Source data =>
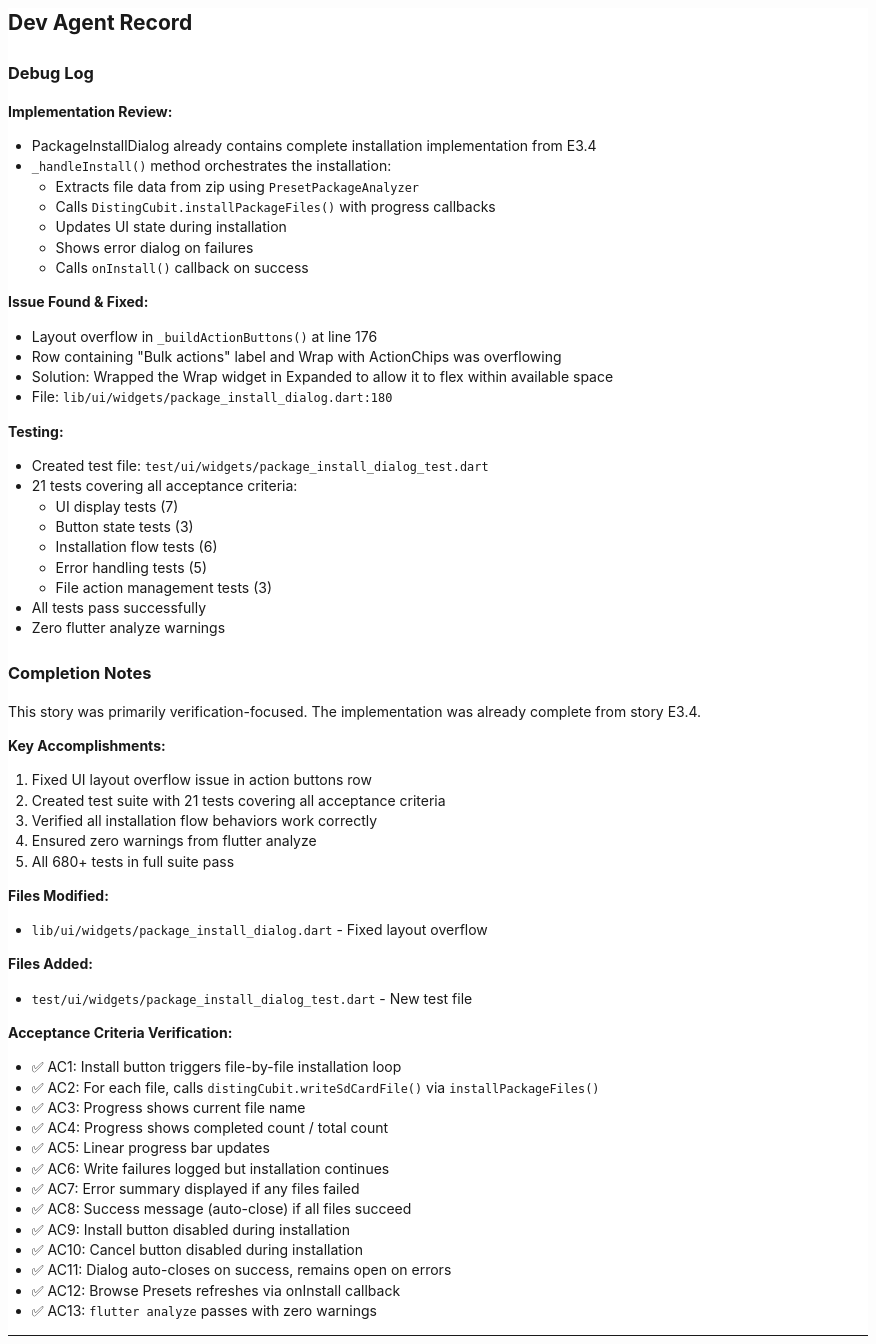 
## Dev Agent Record

### Debug Log

**Implementation Review:**
- PackageInstallDialog already contains complete installation implementation from E3.4
- `_handleInstall()` method orchestrates the installation:
  - Extracts file data from zip using `PresetPackageAnalyzer`
  - Calls `DistingCubit.installPackageFiles()` with progress callbacks
  - Updates UI state during installation
  - Shows error dialog on failures
  - Calls `onInstall()` callback on success

**Issue Found & Fixed:**
- Layout overflow in `_buildActionButtons()` at line 176
- Row containing "Bulk actions" label and Wrap with ActionChips was overflowing
- Solution: Wrapped the Wrap widget in Expanded to allow it to flex within available space
- File: `lib/ui/widgets/package_install_dialog.dart:180`

**Testing:**
- Created test file: `test/ui/widgets/package_install_dialog_test.dart`
- 21 tests covering all acceptance criteria:
  - UI display tests (7)
  - Button state tests (3)
  - Installation flow tests (6)
  - Error handling tests (5)
  - File action management tests (3)
- All tests pass successfully
- Zero flutter analyze warnings

### Completion Notes

This story was primarily verification-focused. The implementation was already complete from story E3.4.

**Key Accomplishments:**
1. Fixed UI layout overflow issue in action buttons row
2. Created test suite with 21 tests covering all acceptance criteria
3. Verified all installation flow behaviors work correctly
4. Ensured zero warnings from flutter analyze
5. All 680+ tests in full suite pass

**Files Modified:**
- `lib/ui/widgets/package_install_dialog.dart` - Fixed layout overflow

**Files Added:**
- `test/ui/widgets/package_install_dialog_test.dart` - New test file

**Acceptance Criteria Verification:**
- ✅ AC1: Install button triggers file-by-file installation loop
- ✅ AC2: For each file, calls `distingCubit.writeSdCardFile()` via `installPackageFiles()`
- ✅ AC3: Progress shows current file name
- ✅ AC4: Progress shows completed count / total count
- ✅ AC5: Linear progress bar updates
- ✅ AC6: Write failures logged but installation continues
- ✅ AC7: Error summary displayed if any files failed
- ✅ AC8: Success message (auto-close) if all files succeed
- ✅ AC9: Install button disabled during installation
- ✅ AC10: Cancel button disabled during installation
- ✅ AC11: Dialog auto-closes on success, remains open on errors
- ✅ AC12: Browse Presets refreshes via onInstall callback
- ✅ AC13: `flutter analyze` passes with zero warnings

---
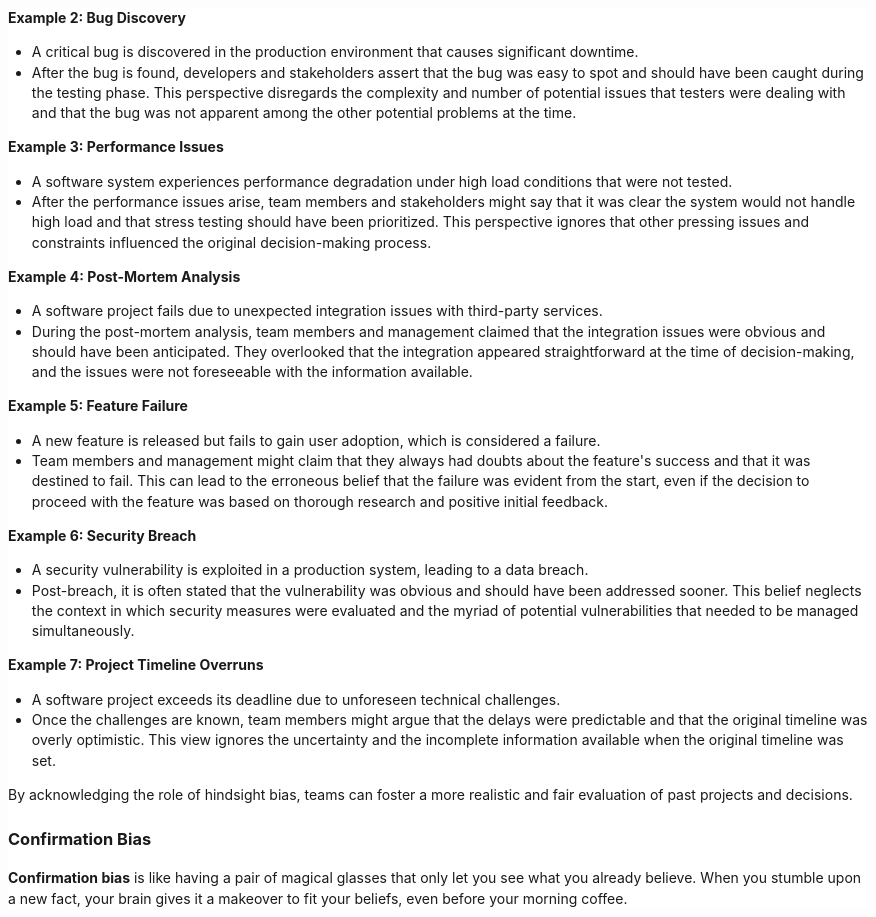 **Example 2: Bug Discovery**
* A critical bug is discovered in the production environment that causes significant downtime.
* After the bug is found, developers and stakeholders assert that the bug was easy to spot and should have been caught during the testing phase. This perspective disregards the complexity and number of potential issues that testers were dealing with and that the bug was not apparent among the other potential problems at the time.

**Example 3: Performance Issues**
* A software system experiences performance degradation under high load conditions that were not tested.
* After the performance issues arise, team members and stakeholders might say that it was clear the system would not handle high load and that stress testing should have been prioritized. This perspective ignores that other pressing issues and constraints influenced the original decision-making process.

**Example 4: Post-Mortem Analysis**
* A software project fails due to unexpected integration issues with third-party services.
* During the post-mortem analysis, team members and management claimed that the integration issues were obvious and should have been anticipated. They overlooked that the integration appeared straightforward at the time of decision-making, and the issues were not foreseeable with the information available.

**Example 5: Feature Failure**
* A new feature is released but fails to gain user adoption, which is considered a failure.
* Team members and management might claim that they always had doubts about the feature's success and that it was destined to fail. This can lead to the erroneous belief that the failure was evident from the start, even if the decision to proceed with the feature was based on thorough research and positive initial feedback.

**Example 6: Security Breach**
* A security vulnerability is exploited in a production system, leading to a data breach.
* Post-breach, it is often stated that the vulnerability was obvious and should have been addressed sooner. This belief neglects the context in which security measures were evaluated and the myriad of potential vulnerabilities that needed to be managed simultaneously.

**Example 7: Project Timeline Overruns**
* A software project exceeds its deadline due to unforeseen technical challenges.
* Once the challenges are known, team members might argue that the delays were predictable and that the original timeline was overly optimistic. This view ignores the uncertainty and the incomplete information available when the original timeline was set.

By acknowledging the role of hindsight bias, teams can foster a more realistic and fair evaluation of past projects and decisions.

### Confirmation Bias

**Confirmation bias** is like having a pair of magical glasses that only let you see what you already believe. When you stumble upon a new fact, your brain gives it a makeover to fit your beliefs, even before your morning coffee.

Exercise aim =>
Substitute "dart analyze" for every "flutter analyze" in the rows above, leaving everything else unchanged. Omit the pictures from your answer.

Task output =>
## Dev Agent Record

### Debug Log

**Implementation Review:**
- PackageInstallDialog already contains complete installation implementation from E3.4
- `_handleInstall()` method orchestrates the installation:
  - Extracts file data from zip using `PresetPackageAnalyzer`
  - Calls `DistingCubit.installPackageFiles()` with progress callbacks
  - Updates UI state during installation
  - Shows error dialog on failures
  - Calls `onInstall()` callback on success

**Issue Found & Fixed:**
- Layout overflow in `_buildActionButtons()` at line 176
- Row containing "Bulk actions" label and Wrap with ActionChips was overflowing
- Solution: Wrapped the Wrap widget in Expanded to allow it to flex within available space
- File: `lib/ui/widgets/package_install_dialog.dart:180`

**Testing:**
- Created test file: `test/ui/widgets/package_install_dialog_test.dart`
- 21 tests covering all acceptance criteria:
  - UI display tests (7)
  - Button state tests (3)
  - Installation flow tests (6)
  - Error handling tests (5)
  - File action management tests (3)
- All tests pass successfully
- Zero dart analyze warnings

### Completion Notes

This story was primarily verification-focused. The implementation was already complete from story E3.4.

**Key Accomplishments:**
1. Fixed UI layout overflow issue in action buttons row
2. Created test suite with 21 tests covering all acceptance criteria
3. Verified all installation flow behaviors work correctly
4. Ensured zero warnings from dart analyze
5. All 680+ tests in full suite pass

**Files Modified:**
- `lib/ui/widgets/package_install_dialog.dart` - Fixed layout overflow

**Files Added:**
- `test/ui/widgets/package_install_dialog_test.dart` - New test file

**Acceptance Criteria Verification:**
- ✅ AC1: Install button triggers file-by-file installation loop
- ✅ AC2: For each file, calls `distingCubit.writeSdCardFile()` via `installPackageFiles()`
- ✅ AC3: Progress shows current file name
- ✅ AC4: Progress shows completed count / total count
- ✅ AC5: Linear progress bar updates
- ✅ AC6: Write failures logged but installation continues
- ✅ AC7: Error summary displayed if any files failed
- ✅ AC8: Success message (auto-close) if all files succeed
- ✅ AC9: Install button disabled during installation
- ✅ AC10: Cancel button disabled during installation
- ✅ AC11: Dialog auto-closes on success, remains open on errors
- ✅ AC12: Browse Presets refreshes via onInstall callback
- ✅ AC13: `dart analyze` passes with zero warnings

---
 **Example 2: Bug Discovery**
* A critical bug is discovered in the production environment that causes significant downtime.
* After the bug is found, developers and stakeholders assert that the bug was easy to spot and should have been caught during the testing phase. This perspective disregards the complexity and number of potential issues that testers were dealing with and that the bug was not apparent among the other potential problems at the time.

**Example 3: Performance Issues**
* A software system experiences performance degradation under high load conditions that were not tested.
* After the performance issues arise, team members and stakeholders might say that it was clear the system would not handle high load and that stress testing should have been prioritized. This perspective ignores that other pressing issues and constraints influenced the original decision-making process.

**Example 4: Post-Mortem Analysis**
* A software project fails due to unexpected integration issues with third-party services.
* During the post-mortem analysis, team members and management claimed that the integration issues were obvious and should have been anticipated. They overlooked that the integration appeared straightforward at the time of decision-making, and the issues were not foreseeable with the information available.

**Example 5: Feature Failure**
* A new feature is released but fails to gain user adoption, which is considered a failure.
* Team members and management might claim that they always had doubts about the feature's success and that it was destined to fail. This can lead to the erroneous belief that the failure was evident from the start, even if the decision to proceed with the feature was based on thorough research and positive initial feedback.

**Example 6: Security Breach**
* A security vulnerability is exploited in a production system, leading to a data breach.
* Post-breach, it is often stated that the vulnerability was obvious and should have been addressed sooner. This belief neglects the context in which security measures were evaluated and the myriad of potential vulnerabilities that needed to be managed simultaneously.

**Example 7: Project Timeline Overruns**
* A software project exceeds its deadline due to unforeseen technical challenges.
* Once the challenges are known, team members might argue that the delays were predictable and that the original timeline was overly optimistic. This view ignores the uncertainty and the incomplete information available when the original timeline was set.

By acknowledging the role of hindsight bias, teams can foster a more realistic and fair evaluation of past projects and decisions.

### Confirmation Bias

**Confirmation bias** is like having a pair of magical glasses that only let you see what you already believe. When you stumble upon a new fact, your brain gives it a makeover to fit your beliefs, even before your morning coffee.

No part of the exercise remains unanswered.